高齢者を対象にレクチャーをすることもあります。そこではスタッフが教えるのではなく、受講者の方々に教えてもらうという立場で支援します。「ここはどうやって切りますか?」「どんな味付けをしておられますか?」など、いろいろと質問をされることで自分が必要とされている存在だと気づく。するとどんどん発話も増えていきます。できた料理は皆で一緒にいただくのですが、普段は残す人が完食したり、おかわりまでしたり、そういった状況が起こります。食べる喜びは、特定の趣味などと違ってだれもが共有しやすいもの。もちろんそれは海外でも同じです。

保温パッククッキングのレシピも先生が開発されたんでしょうか?

はい。災害時でもおいしく食べることが大事なので、だれが調理してもおいしくできる再現性に苦労しました。あとは備蓄に向いた材料を使えるようにしたのも工夫した点です。ローリングストックといって普段から多めに食材を購入し、消費した分を買い足すという備えを実践している人がいますので、それも考慮しています。ローリングストックに選ばれやすい食材、例えば長く保存できる根菜類を選び、逆に冷蔵庫で保存しないといけないものや、ほうれん草のように下茹でが必要なものは避けるようにしました。

先生の写真

災害時の食事といえば、レトルト食品や缶詰もありますね。

もちろん、缶詰や真空パックのレトルト食品なども保存性に優れ、災害時には役立ちます。ただ、そればかりだと飽きがきます。災害時に一番食べたかったものを調査すると、多かったのが野菜です。「保温パッククッキング」なら野菜を摂れます。災害で家を失ったり、身内を亡くしたりした人は想像を絶するストレスを抱えていて、それが二次被害につながります。助かった命を二次被害で亡くさないないためにも、普段と同じような食事が摂れ、栄養素もある程度確保できるこの調理法を活用してほしいと考えています。また、災害時によく提供される炊き出しの場合、全員の食事が同じ内容ですから、高齢者や子供にとって味が濃すぎたり具材が硬すぎたりすることもあります。

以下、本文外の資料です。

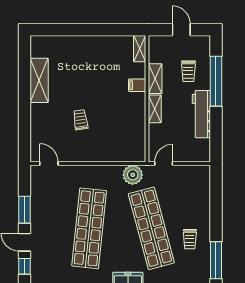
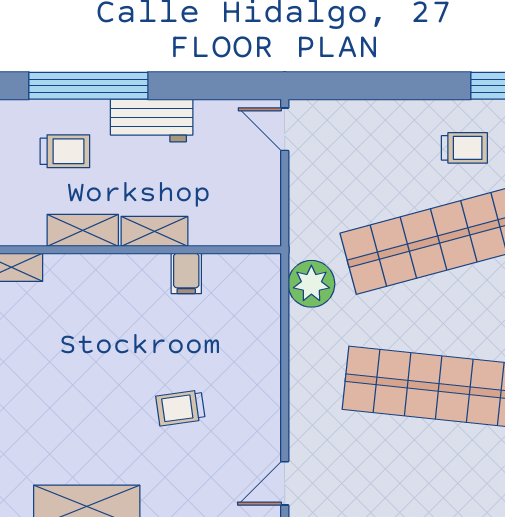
filing cabinet: (137, 85) -> (186, 273), moved
workbench: (201, 114) -> (152, 121), width x0.73
door: (164, 164) -> (285, 129), moved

今後はレシピのバリエーションも増えていくのでしょうか?

今、腎臓病を抱えた人のためのレシピをつくっています。腎臓疾患はカリウムの摂取を制限しなければならない病気です。そこで、調理の際に食材を「茹でこぼし」することで水に溶けやすいカリウムを外へ出します。パッククッキングでも可能なのか再現してみたところ、通常の茹でこぼしと同様の効果があることを確認。その際にどの野菜をどう切れば効果的かということも研究しています。次は子供向けのお菓子や、子供自身でつくれるスイーツのレシピも開発してみたいと思っています。

“だれもが調理できるようになりましょう”というのが私のベースにあります。調理ができれば自分の命も守れるし、他者の命も助けられます。「保温パッククッキング」はキャンプや普段の生活にも役立つ調理法です。普段から実践していれば、緊急時に人を助ける行動を取ることができるでしょう。